Interview

OP・EDを担当した2人が語りつくす、アニメ『宝石の国』主題歌の世界─“宝石らしさ”の表現、「無」になって歌うということ

OP・EDを担当した2人が語りつくす、アニメ『宝石の国』主題歌の世界─“宝石らしさ”の表現、「無」になって歌うということ

原作が持つ独特の空気感がオレンジの手がける3DCGによって形成されているTVアニメ『宝石の国』だが、その作品を包み込むオープニング/エンディングも見事に世界観を大きく展開させている。その両曲を担うのは、『リトルウィッチアカデミア』でもコンビを組んだ主題歌を担うYURiKAと大原ゆい子。ふたりだからこそ語れる主題歌としての魅力、作品の魅力、そして互いの魅力を聞いた。

取材・文 / 清水耕司(セブンデイズウォー)
構成 / エンタメステーション編集部


照井順政さんと一緒に作り上げた感覚(YURiKA)

YURiKA

まずはオープニングテーマの「鏡面の波」について。どのように歌を作り上げたのか教えていただけますか?
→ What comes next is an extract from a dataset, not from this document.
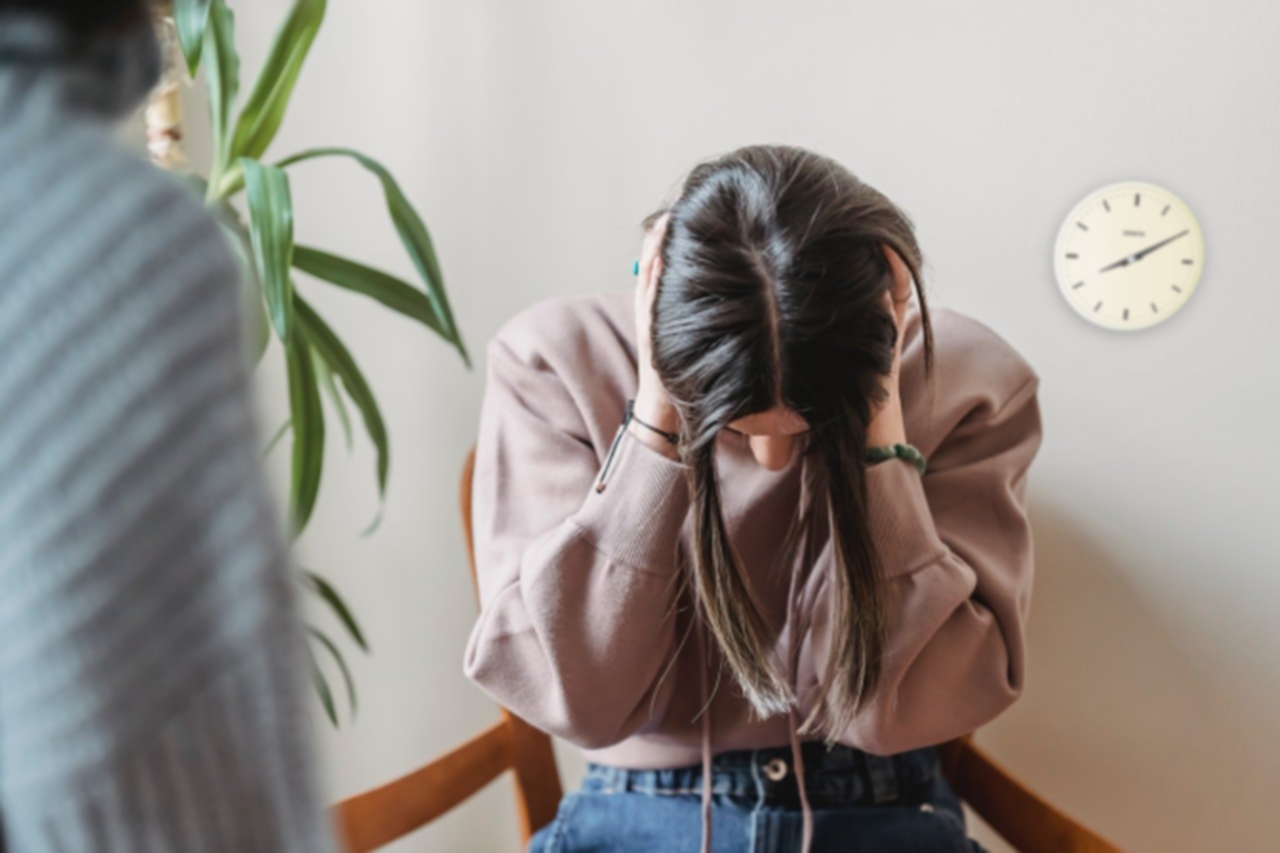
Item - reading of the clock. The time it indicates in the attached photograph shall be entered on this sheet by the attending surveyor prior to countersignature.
8:10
YURiKA 曲をいただいたとき、今まで歌ったことがない雰囲気の曲だったので「私に歌えるのか」と思いました。でも、熱を持たない感じで歌うイメージだったんですけど、曲を作ってもらったハイスイノナサ(ロックバンド)の照井順政さんとレコーディング前にお話をしながら歌っていく時間があって。抜いた感じで歌ったり、いつもみたいに結構張り上げて歌ってみたり、いろんな歌い方を試した結果、あの形になりました。だから、照井さんと一緒に作り上げた感覚ですね。

特に意識したところは?

YURiKA やはり最初ですかね。テレビ尺の部分を聴いてもらうことが多いとは思うので、そこから『宝石』感を出したかったんです。砕けてもくっつけたらまたひとつになる宝石らしさを出したくて、最初の“眠りの手”というフレーズはバラバラ感を出しつつ、でもサビでくっついていく、みたいな流れのイメージでした。歌ったことのない雰囲気の曲だったので難しかったですけど「頑張ったなぁ」と思います。

大原さんは「鏡面の波」を聴いていかがでしたか?

大原ゆい子 え、もう、大好き……!

一同 (笑)。

大原 もともとハイスイノナサさんが好きなんですけど、YURiKAちゃんの声って声質的に真似できない声で、誰かが頑張っても同じようには歌えないと思うんです。照井さんの世界に引き込まれすぎず、YURiKAちゃんがちゃんといる形ですごくマッチしているのがゾクッとしました。

YURiKA うれしい!

今までのYURiKAさんにはない曲調ですが、新しさや驚きはありましたか?

大原 でも、カラオケとかで聴いていて、優しく歌う曲も絶対に合うとは感じていたので。

YURiKA ゆい子さんと2人でやったツーマン(ライブ『~MagicalNight リトルウィッチアカデミア~』)のとき、本編の前に2人で歌うコーナーがあって、そのために曲を作ってくださったんです。そのときも結構そういう感じでした。

大原 YURiKAちゃんは息を抜いたような声も合うと思っていたのと、自分が結構声フェチで、そういう息混じりな声も聴いてみたかったんです。だから、(「鏡面の波」は)いつもの感じじゃないとは思いつつも、私的には「あ、これこれ!」というところはありました。